### WHAT YOU NEED TO DO
When you reach the line with "דיגיטליים חוץ מאמזון?" in the records below, begin transcribing exactly and continue up to and including the line with "DB Annual Revenue", leaving out every picture.

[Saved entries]
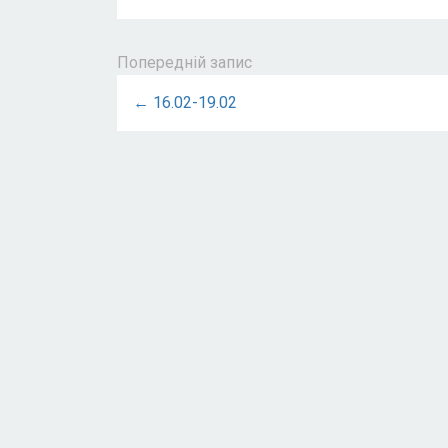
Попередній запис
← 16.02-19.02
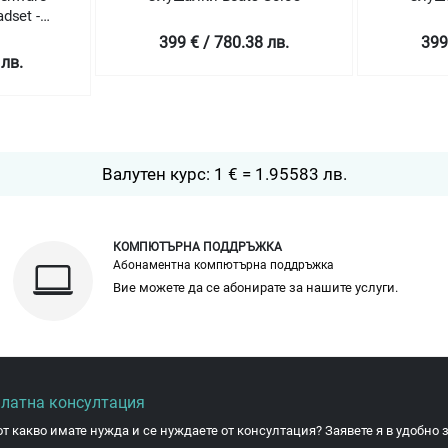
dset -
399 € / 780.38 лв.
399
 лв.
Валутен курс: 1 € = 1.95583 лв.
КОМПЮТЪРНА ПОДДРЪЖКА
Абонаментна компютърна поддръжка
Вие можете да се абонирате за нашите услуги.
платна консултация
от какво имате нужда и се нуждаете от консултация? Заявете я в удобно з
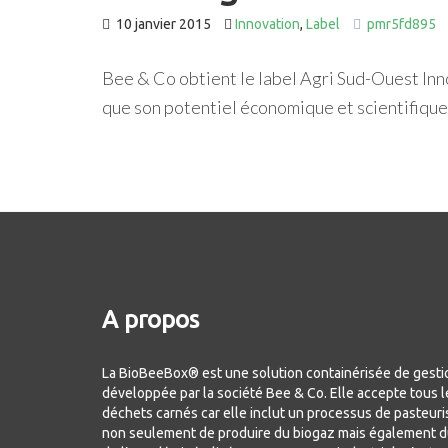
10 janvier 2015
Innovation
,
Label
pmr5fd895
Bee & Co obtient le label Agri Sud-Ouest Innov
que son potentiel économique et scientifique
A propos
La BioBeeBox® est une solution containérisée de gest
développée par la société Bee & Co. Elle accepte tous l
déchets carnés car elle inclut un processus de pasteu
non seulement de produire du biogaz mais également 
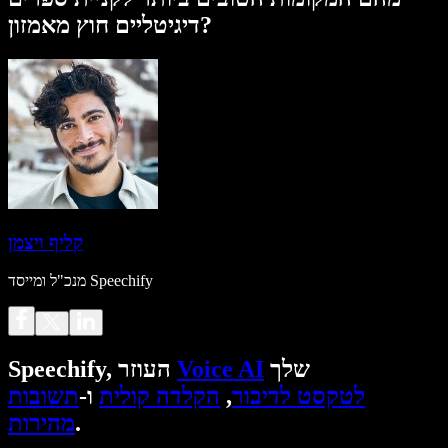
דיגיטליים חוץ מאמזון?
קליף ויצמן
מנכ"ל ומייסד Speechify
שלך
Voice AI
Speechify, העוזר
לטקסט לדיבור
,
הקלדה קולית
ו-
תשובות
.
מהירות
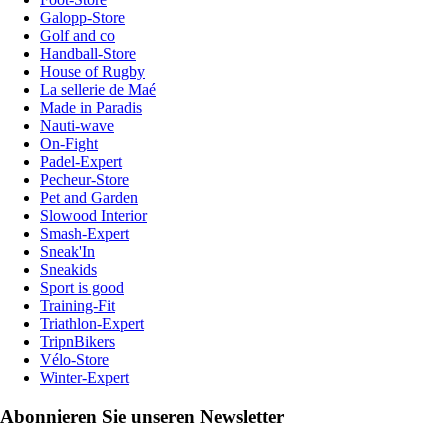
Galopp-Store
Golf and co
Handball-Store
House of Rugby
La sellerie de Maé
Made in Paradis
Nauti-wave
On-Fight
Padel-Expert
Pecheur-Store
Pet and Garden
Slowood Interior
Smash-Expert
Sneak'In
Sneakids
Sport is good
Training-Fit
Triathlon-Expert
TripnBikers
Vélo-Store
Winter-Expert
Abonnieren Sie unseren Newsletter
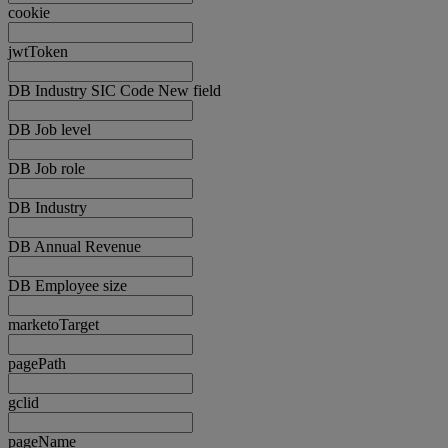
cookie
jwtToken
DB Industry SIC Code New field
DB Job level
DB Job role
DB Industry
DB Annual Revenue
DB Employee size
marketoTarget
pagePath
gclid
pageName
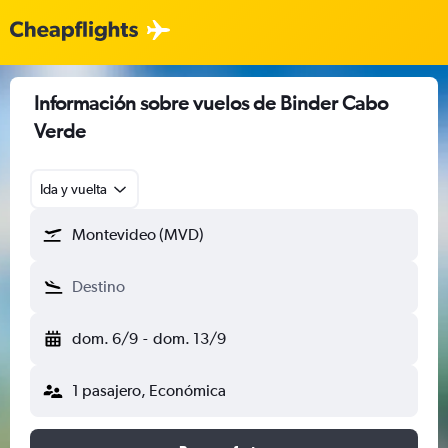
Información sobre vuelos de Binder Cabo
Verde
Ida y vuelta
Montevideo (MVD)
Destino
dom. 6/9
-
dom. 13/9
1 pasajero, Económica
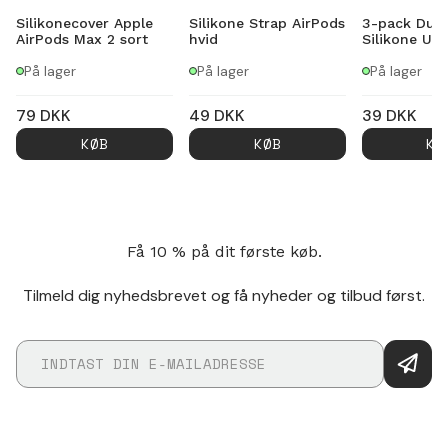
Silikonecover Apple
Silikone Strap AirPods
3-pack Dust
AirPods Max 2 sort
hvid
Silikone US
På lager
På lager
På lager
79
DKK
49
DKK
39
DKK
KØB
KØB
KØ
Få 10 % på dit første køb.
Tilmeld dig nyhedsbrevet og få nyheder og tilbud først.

### YOUR RESPONSE
דיגיטליים חוץ מאמזון?
קליף ויצמן
מנכ"ל ומייסד Speechify
שלך
Voice AI
Speechify, העוזר
לטקסט לדיבור
,
הקלדה קולית
ו-
תשובות
.
מהירות
Galopp-Store
Golf and co
Handball-Store
House of Rugby
La sellerie de Maé
Made in Paradis
Nauti-wave
On-Fight
Padel-Expert
Pecheur-Store
Pet and Garden
Slowood Interior
Smash-Expert
Sneak'In
Sneakids
Sport is good
Training-Fit
Triathlon-Expert
TripnBikers
Vélo-Store
Winter-Expert
Abonnieren Sie unseren Newsletter
cookie
jwtToken
DB Industry SIC Code New field
DB Job level
DB Job role
DB Industry
DB Annual Revenue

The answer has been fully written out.